Working With Tables#

Here, we discuss common patterns for working with tables in the Kumo SDK. Tables are created from SourceTable objects; while SourceTables simply represent a view of data behind a backing connector, Tables contain additional metadata and information for the Kumo machine learning platform. Concretely, this additional information includes:

  • Each included column’s name, dtype (data type), and stype (semantic type). For information about what types of columns to select, please reference this guide. For information on how to choose data and semantic types, please reference this guide.

  • The primary key of the table, if present

  • The time column of the table, if present

  • The end time column of the table, if present

How do I create a table?#

Creating tables requires a SourceTable object, which can be obtained from any Connector, either with Python indexing semantics (e.g. connector[table_name]) or with table(). After inspecting the source table (e.g. with head()) to verify its data matches your expectations, you can either create a table implicitly with from_source_table() or explicitly by specifying each field in the Table constructor. We show both methods below:

Implicit Creation. Implicit creation lets you create a Table from a SourceTable in one line:

table = kumoai.Table.from_source_table(source_table)

which will use all columns in the source table by default. You can customize this and additionally specify any further metadata as part of this method call; please see the documentation of from_source_table() for more details.

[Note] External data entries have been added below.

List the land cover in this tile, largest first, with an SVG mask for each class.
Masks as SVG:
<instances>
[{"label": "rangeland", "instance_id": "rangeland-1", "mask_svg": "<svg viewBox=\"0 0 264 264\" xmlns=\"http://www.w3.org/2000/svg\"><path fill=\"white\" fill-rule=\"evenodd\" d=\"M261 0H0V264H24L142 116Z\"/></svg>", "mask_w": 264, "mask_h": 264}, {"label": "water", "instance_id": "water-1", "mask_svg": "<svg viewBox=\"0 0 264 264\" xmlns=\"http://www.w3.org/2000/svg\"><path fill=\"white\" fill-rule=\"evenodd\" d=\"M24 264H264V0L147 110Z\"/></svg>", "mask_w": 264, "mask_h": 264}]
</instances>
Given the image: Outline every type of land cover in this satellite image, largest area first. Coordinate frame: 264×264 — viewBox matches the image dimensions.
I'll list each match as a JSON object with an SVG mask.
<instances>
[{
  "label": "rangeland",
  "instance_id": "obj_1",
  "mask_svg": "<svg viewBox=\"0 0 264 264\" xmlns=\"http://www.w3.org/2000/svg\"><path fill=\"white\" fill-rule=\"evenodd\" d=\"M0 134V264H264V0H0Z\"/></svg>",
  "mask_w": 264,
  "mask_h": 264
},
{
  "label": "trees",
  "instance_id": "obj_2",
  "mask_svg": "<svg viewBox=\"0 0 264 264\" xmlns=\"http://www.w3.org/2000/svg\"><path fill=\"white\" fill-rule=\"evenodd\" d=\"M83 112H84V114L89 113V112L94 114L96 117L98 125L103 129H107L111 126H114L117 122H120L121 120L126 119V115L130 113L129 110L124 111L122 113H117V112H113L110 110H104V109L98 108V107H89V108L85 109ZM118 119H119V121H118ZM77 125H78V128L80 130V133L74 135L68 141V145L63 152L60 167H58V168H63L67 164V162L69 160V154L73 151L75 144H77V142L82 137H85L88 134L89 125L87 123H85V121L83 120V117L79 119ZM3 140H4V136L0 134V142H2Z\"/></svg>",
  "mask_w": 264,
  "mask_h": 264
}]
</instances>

After this call, table will be of type Table, but it will not have all metadata specified for its constituent columns (e.g. dtype and stype). You can either explictly specify this metadata later (see “How do I edit a table?”, or let Kumo infer it with infer_metadata()).

Explicit Creation. If you want to be more precise about table creation, you can choose to manually create a table with the Table constructor. This lets you specify (partially or fully) any of the attributes that a Table specifies:

table = kumoai.Table(
    source_table = source_table,
    columns = [
        kumoai.Column('string_col', 'string', 'text'),
        # Columns can also be specified as dictionaries. Note here that the
        # stype is left unspecified: this is OK, as long as we specify it
        # later before using the Table in a Predictive Query:
        dict(name='int_col', dtype='int')
    ],
    # The name of the primary key column, if it exists:
    primary_key = 'int_col',
)

Similar to implicit creation, a table created this way may not fully specify all of its consituent elements (e.g. the semantic type of int_col was left unspecified above). You can either explictly specify this metadata later (see “How do I edit a table?”, or let Kumo infer it with infer_metadata()).

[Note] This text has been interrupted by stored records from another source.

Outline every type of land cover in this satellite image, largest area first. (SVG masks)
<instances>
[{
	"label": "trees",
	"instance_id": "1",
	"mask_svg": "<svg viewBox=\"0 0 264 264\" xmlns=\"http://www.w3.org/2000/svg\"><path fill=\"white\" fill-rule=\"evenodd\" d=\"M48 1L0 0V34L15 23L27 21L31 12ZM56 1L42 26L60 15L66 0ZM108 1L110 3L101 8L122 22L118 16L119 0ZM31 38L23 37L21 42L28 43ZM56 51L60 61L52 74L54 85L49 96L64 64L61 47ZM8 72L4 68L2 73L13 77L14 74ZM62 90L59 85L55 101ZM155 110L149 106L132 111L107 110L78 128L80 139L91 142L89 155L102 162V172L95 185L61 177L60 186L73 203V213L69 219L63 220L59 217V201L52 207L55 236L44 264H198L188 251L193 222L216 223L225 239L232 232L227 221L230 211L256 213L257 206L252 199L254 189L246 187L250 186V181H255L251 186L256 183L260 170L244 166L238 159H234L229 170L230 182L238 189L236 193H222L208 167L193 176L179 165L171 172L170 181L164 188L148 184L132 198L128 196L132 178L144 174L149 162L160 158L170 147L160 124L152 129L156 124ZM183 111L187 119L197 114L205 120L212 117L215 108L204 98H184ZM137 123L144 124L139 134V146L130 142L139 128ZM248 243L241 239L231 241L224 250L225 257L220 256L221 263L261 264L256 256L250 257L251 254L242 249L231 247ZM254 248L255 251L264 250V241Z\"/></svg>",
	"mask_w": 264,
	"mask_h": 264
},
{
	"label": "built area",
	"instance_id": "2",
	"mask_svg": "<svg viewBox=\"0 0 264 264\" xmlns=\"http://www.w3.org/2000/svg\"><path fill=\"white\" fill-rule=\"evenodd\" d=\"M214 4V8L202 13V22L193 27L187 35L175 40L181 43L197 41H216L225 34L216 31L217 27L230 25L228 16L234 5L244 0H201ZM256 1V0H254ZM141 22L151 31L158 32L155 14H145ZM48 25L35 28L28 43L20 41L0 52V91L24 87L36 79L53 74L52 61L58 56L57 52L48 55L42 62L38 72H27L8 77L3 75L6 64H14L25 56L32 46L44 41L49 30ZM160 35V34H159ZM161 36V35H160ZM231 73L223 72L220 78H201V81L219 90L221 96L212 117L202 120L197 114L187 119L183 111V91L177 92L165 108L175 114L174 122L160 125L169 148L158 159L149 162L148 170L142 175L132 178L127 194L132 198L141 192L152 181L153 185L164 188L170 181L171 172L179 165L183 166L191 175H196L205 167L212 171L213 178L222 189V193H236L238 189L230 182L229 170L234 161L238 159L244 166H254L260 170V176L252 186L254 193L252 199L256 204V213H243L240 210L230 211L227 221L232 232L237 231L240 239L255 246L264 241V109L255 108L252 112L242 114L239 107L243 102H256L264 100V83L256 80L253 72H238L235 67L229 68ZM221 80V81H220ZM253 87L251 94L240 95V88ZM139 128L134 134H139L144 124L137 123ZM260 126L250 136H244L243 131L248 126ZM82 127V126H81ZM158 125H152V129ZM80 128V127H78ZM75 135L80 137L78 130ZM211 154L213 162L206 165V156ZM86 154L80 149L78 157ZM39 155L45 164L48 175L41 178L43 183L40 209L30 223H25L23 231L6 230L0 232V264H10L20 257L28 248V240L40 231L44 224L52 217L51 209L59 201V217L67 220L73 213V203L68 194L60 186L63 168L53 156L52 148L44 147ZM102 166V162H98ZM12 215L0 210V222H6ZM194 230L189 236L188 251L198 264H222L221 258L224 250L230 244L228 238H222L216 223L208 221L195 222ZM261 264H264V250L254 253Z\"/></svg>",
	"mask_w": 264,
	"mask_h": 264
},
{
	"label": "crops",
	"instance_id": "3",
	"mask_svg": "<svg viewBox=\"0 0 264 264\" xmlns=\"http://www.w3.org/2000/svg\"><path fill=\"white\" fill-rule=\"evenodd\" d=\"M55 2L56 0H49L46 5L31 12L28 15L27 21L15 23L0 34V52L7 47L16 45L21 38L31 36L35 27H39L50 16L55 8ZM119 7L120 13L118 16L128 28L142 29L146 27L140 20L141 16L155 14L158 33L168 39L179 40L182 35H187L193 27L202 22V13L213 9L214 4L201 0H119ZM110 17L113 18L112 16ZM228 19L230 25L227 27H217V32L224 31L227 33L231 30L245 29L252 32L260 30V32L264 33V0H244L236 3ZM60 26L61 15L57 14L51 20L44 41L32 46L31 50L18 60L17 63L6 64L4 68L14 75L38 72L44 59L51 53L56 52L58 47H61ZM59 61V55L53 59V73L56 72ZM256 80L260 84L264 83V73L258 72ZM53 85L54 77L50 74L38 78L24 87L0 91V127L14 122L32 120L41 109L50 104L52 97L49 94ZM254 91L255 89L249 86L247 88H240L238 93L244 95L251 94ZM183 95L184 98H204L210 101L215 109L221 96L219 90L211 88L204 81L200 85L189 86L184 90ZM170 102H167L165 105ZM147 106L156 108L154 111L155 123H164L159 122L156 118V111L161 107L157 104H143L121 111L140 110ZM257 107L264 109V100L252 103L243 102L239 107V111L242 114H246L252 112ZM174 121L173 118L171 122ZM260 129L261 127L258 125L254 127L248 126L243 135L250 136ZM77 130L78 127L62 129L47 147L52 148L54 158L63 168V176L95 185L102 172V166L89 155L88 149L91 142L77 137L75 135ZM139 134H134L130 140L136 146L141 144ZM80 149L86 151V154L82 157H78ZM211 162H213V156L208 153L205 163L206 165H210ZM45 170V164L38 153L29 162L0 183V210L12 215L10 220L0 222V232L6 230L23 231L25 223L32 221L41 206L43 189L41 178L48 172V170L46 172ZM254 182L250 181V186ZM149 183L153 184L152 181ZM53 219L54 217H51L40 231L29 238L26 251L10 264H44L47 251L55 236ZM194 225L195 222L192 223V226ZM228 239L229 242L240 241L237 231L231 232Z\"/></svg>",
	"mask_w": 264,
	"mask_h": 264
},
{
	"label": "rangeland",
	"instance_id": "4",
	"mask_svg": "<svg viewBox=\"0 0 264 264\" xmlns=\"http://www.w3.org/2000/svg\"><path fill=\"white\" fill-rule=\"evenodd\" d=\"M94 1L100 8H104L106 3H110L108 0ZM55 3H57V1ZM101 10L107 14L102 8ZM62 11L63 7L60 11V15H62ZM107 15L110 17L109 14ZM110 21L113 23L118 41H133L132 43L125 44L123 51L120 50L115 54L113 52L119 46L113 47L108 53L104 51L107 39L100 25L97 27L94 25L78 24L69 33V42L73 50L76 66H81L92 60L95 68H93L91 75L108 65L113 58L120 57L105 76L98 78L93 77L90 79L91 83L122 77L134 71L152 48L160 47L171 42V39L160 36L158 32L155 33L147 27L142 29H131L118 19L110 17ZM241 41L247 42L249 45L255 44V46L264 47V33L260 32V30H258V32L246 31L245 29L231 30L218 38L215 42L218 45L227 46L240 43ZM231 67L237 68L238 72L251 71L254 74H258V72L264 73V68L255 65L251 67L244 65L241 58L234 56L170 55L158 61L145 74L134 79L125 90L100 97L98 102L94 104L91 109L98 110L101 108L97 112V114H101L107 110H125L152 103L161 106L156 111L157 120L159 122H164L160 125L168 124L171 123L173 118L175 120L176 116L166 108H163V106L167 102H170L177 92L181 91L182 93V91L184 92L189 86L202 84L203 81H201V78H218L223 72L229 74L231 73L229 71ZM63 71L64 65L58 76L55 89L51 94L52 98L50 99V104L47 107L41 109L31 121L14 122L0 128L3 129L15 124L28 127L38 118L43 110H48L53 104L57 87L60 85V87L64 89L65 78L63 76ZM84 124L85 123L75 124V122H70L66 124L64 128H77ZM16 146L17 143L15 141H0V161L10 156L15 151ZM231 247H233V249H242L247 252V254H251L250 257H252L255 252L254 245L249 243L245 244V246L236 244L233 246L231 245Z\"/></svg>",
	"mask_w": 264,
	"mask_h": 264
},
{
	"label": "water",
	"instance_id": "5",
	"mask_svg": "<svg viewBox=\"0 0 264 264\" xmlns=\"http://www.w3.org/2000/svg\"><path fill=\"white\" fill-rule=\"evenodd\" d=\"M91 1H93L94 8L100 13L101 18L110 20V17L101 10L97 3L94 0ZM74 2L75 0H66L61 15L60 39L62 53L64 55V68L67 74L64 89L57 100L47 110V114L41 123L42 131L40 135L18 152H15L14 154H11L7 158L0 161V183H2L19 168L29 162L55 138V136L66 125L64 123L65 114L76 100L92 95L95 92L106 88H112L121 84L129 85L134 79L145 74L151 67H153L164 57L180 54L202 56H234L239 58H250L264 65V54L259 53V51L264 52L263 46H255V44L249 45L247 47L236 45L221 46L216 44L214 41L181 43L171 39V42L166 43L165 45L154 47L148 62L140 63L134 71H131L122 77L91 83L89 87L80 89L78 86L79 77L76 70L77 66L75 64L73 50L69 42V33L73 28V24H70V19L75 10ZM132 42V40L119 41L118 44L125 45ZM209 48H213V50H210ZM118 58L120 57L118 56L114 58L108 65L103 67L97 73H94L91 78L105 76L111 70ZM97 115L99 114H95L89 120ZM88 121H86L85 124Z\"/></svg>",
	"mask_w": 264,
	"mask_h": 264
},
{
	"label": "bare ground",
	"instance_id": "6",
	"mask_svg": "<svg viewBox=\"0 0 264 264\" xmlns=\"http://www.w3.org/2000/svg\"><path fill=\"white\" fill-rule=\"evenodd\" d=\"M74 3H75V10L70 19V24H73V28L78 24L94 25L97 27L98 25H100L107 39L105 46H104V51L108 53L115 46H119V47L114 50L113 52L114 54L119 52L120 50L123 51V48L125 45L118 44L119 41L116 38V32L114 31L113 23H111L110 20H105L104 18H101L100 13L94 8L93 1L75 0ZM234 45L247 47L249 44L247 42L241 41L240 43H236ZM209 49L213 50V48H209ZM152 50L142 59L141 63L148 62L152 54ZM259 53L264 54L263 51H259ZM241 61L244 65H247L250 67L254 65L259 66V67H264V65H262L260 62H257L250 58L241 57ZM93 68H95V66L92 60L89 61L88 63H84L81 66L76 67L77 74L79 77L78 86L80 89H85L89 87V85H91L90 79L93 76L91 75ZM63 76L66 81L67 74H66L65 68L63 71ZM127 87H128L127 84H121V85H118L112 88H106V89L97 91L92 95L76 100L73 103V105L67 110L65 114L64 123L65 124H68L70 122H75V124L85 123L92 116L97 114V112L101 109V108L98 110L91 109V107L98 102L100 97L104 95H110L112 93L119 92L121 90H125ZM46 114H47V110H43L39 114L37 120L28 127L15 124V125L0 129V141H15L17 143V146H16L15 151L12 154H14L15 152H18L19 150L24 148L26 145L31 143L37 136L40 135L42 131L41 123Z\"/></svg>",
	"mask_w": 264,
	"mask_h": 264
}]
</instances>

How do I view the metadata of a table?#

Table provides a convenience property for you to view its metadata: metadata, which outputs a DataFrame object containing a summary of every included column’s name, type, and role.

Individual methods are also provided to access column and table-level metadata; please see the package reference for more details.

How do I edit a table?#

Editing a Table is simple and Pythonic: every property is modifiable with the typical Python style, for both column and table-level attributes. We share some examples below:

Editing a table’s primary key (note: the primary key must already be a column of the table):

# Set the primary key:
table.primary_key = 'new_primary_key'

# Unset (remove) the primary key:
table.primary_key = None

# Check if a table has a primary key:
print(f"Table has primary key? {table.has_primary_key()}"")

Adding a column to a table, and editing its metadata:

# Adding a new column named 'col':
table.add_column(name="col", dtype="int")

# Editing the column's semantic type:
table.column("col").stype = "categorical"

# Removing the column altogether:
table.remove_column("col")

How do I save a table for future usage?#

Tables do not have names in the Kumo SDK; a table is fully specified by its configuration in code. That is, if you use the same table configuration in two different notebooks, they will refer to the same table object in the Kumo backend. And if you edit a table, it will refer to a new object in the Kumo backend, independent of other tables.

Note

We encourage users to fully specify their tables in production code, to avoid unexpected re-inferrals of metadata.